Google has been a big name on the electronic book circuit. Of course, for a long time that’s because they were so heavily involved in scanning content for Google Books, making public domain content available free of charge. They also put some effort, even in those early phases, toward providing book previews of commercial projects. Six months ago Google launched their eBook store, which integrates your eBook purchases with your Google account, allowing you to view your content on numerous eBook readers, smartphones, tablets, and any computer where you can log into your account. Google is now adding a set of features for those who use their computer to read books.

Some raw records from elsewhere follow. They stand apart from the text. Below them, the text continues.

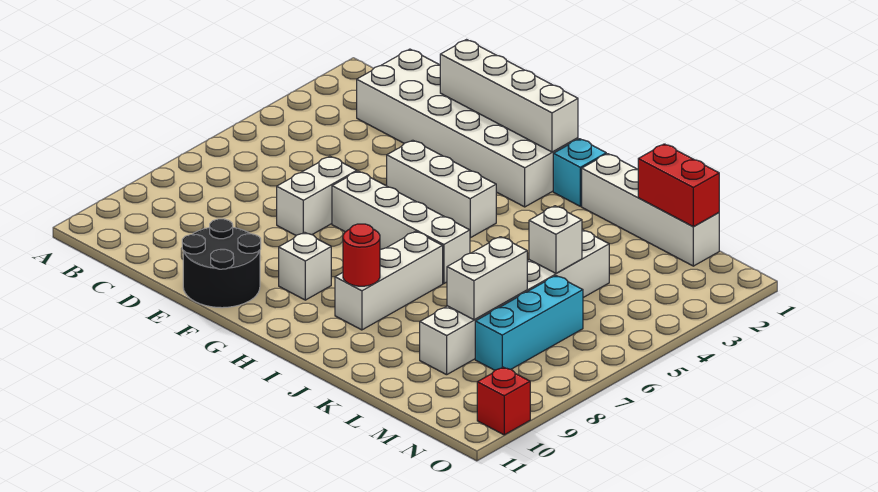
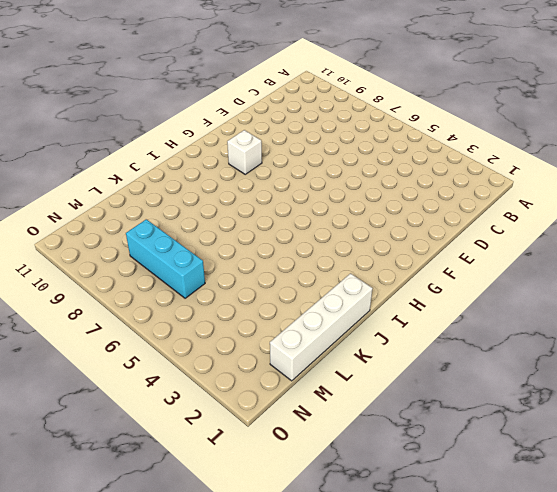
none -> white brick C1:H2 level 1
none -> white brick E6:E7 level 1
none -> black round brick E10:F11 level 1

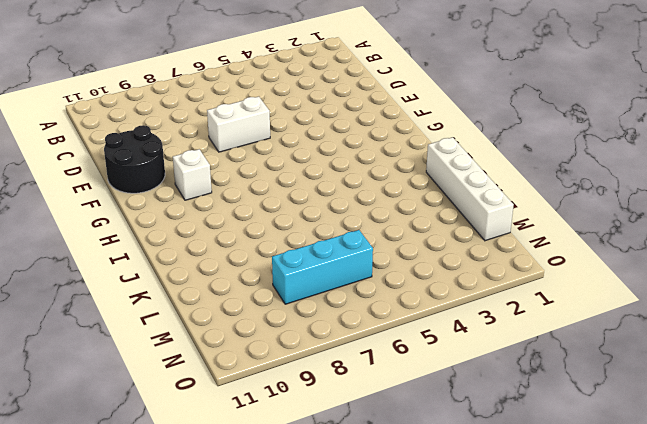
none -> white brick C1:H2 level 1
none -> white brick F4:H4 level 1
none -> white brick F6:I6 level 1

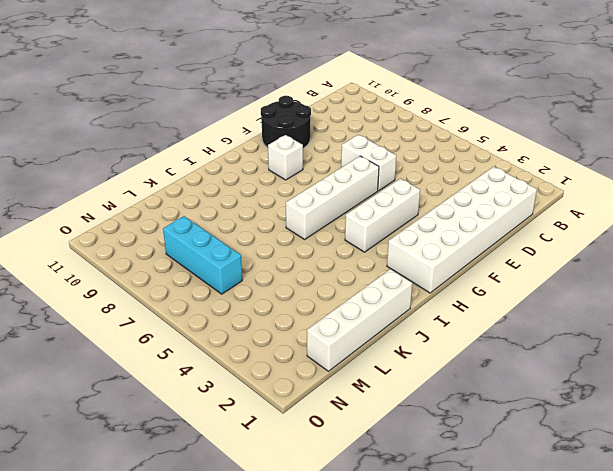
none -> cyan brick I1 level 1
none -> white brick I7:I9 level 1
none -> white brick L4:L9 level 1

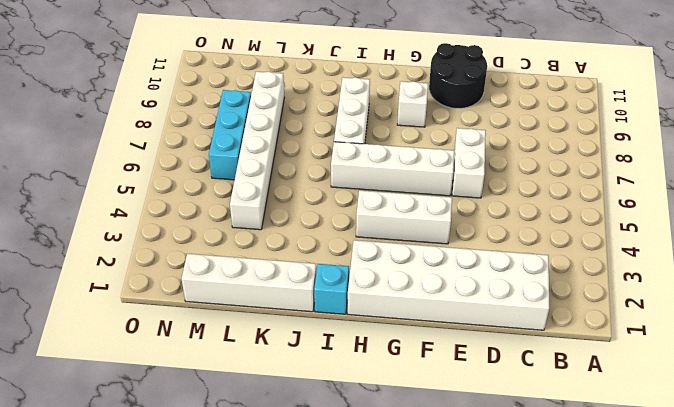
none -> red brick O10 level 1
none -> white brick E1:H1 level 2
none -> red round brick I9 level 2

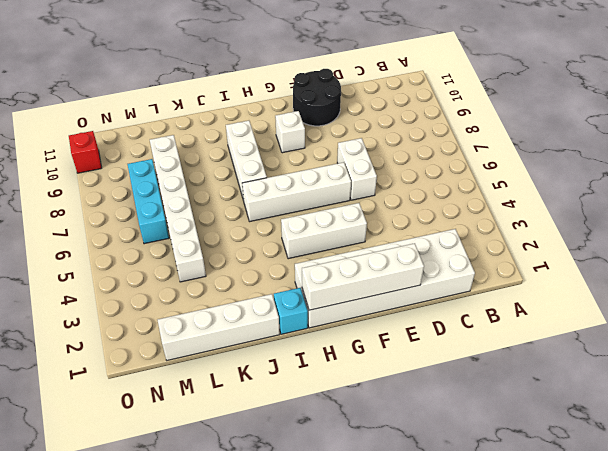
none -> red round brick I9 level 2
none -> red brick L1:M1 level 2
none -> white brick L5 level 2

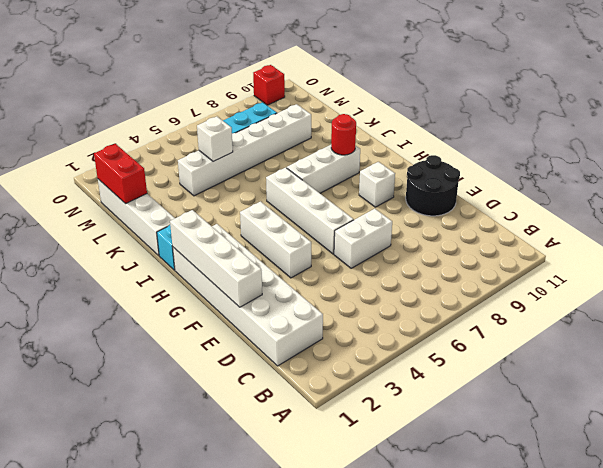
none -> white brick L7:L8 level 2

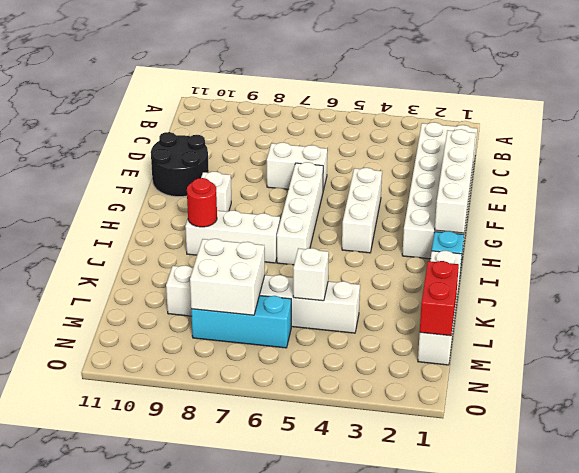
white brick L7:M8 level 2 -> white brick L7:L8 level 2
none -> red brick O10 level 1

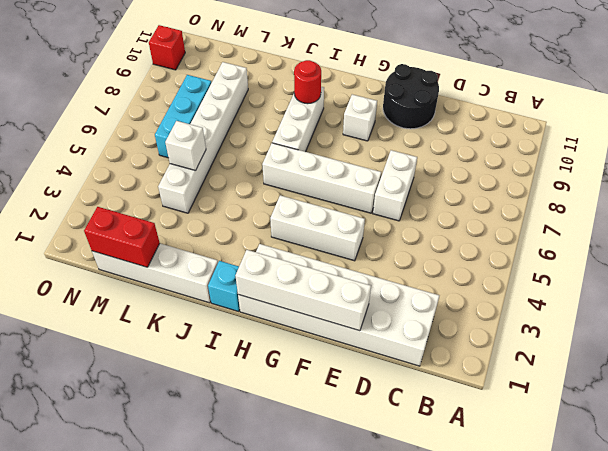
none -> white brick L7:L8 level 2

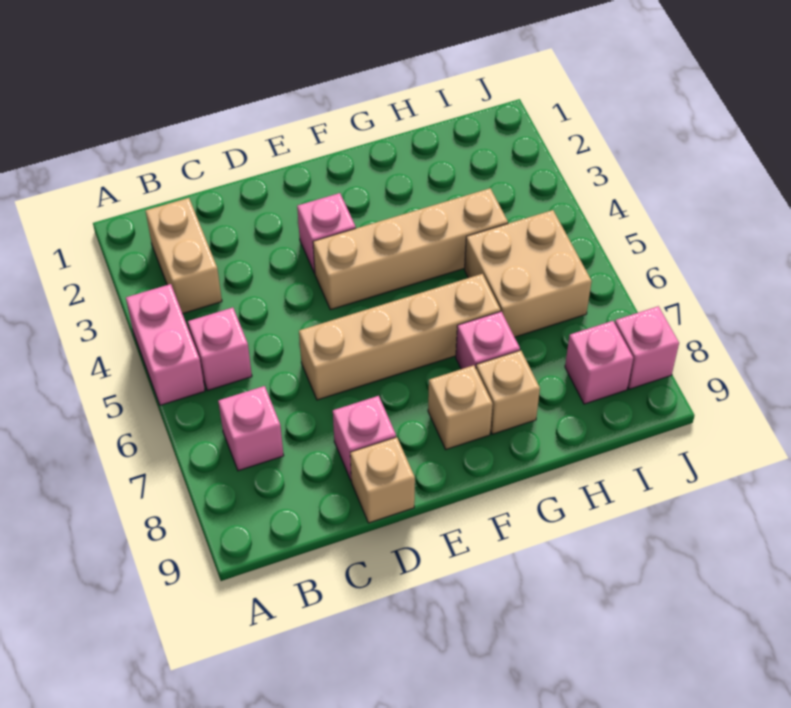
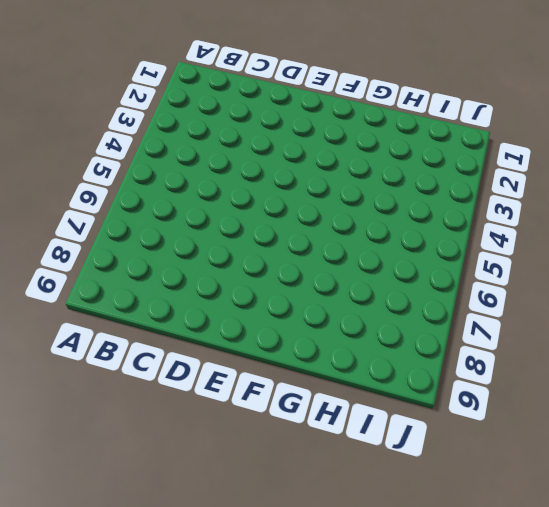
none -> pink brick A4:A5 level 1
none -> tan brick B2:B3 level 1
none -> pink brick B5 level 1

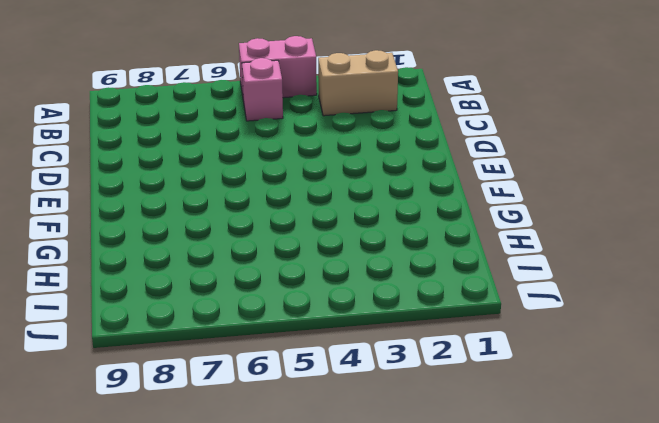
none -> pink brick B7 level 1
none -> tan brick D6:G6 level 1
none -> pink brick D8 level 1

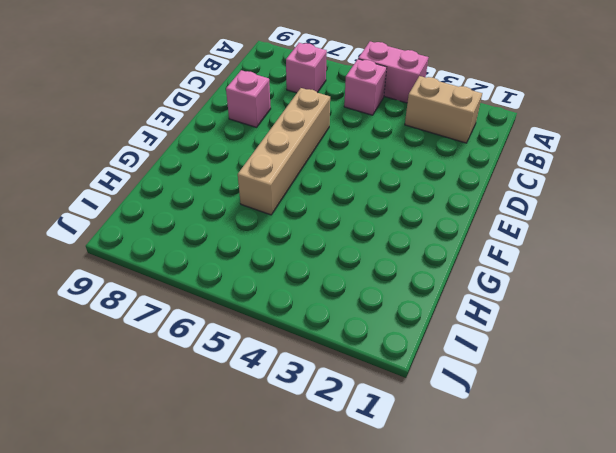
none -> tan brick D9 level 1
none -> pink brick E3 level 1
none -> tan brick E4:H4 level 1

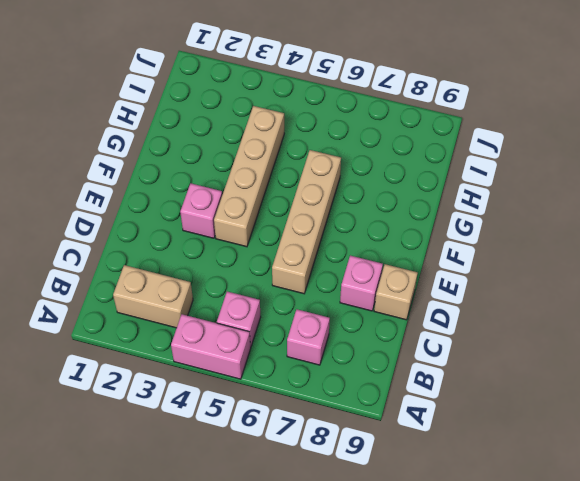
none -> tan brick F8 level 1
none -> pink brick G7 level 1
none -> tan brick G8 level 1

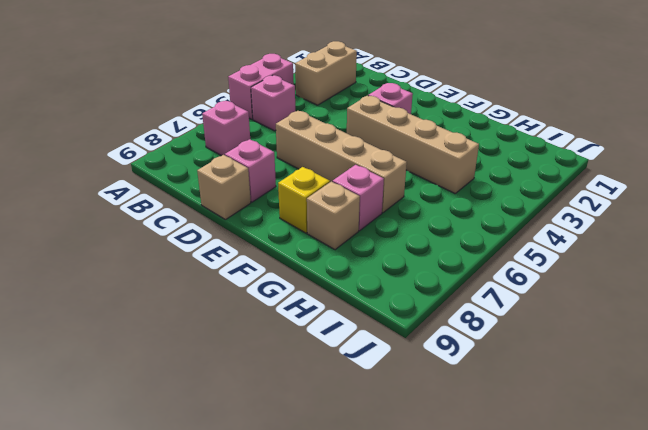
yellow brick F8 level 1 -> tan brick F8 level 1
none -> tan brick H5:I6 level 1
none -> pink brick I8 level 1
none -> pink brick J8 level 1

Three primary features have been added: define, translate, and search. Here’s a brief description of each.:
- Define. Don’t know what a word means? Well, when the word “convoluted” comes up in your text, you can just highlight it and choose “define” to learn that the phrase means “Extremely complex and difficult to follow” through a simple Google on-page popup.
- Translate. If you want to read foreign books or if you come across a foreign phrase in a book you’re reading (or an entire chapter in Latin, like in A Canticle for Leibowitz), you can now easily translate the content using the Google Translate tool by highlighting the text in question and selecting the “Translate” option. There are dozens of languages you can translate from, or you can have Google scan the text to see what language it thinks it is.
- Search. You can highlight any phrase and do a search for that phrase within the eBook you’re reading, via Google, or via Wikipedia. That means when Neil Fiore mentions Abraham Maslow in The Now Habit (my favorite book to read when I’m procrastinating), you can do a quick search to find more data.
These features are available as of immediately for anyone reading a Google eBook on their computer. For the time being, define, translate, and search are not a part of the iOS or Android versions of eBooks.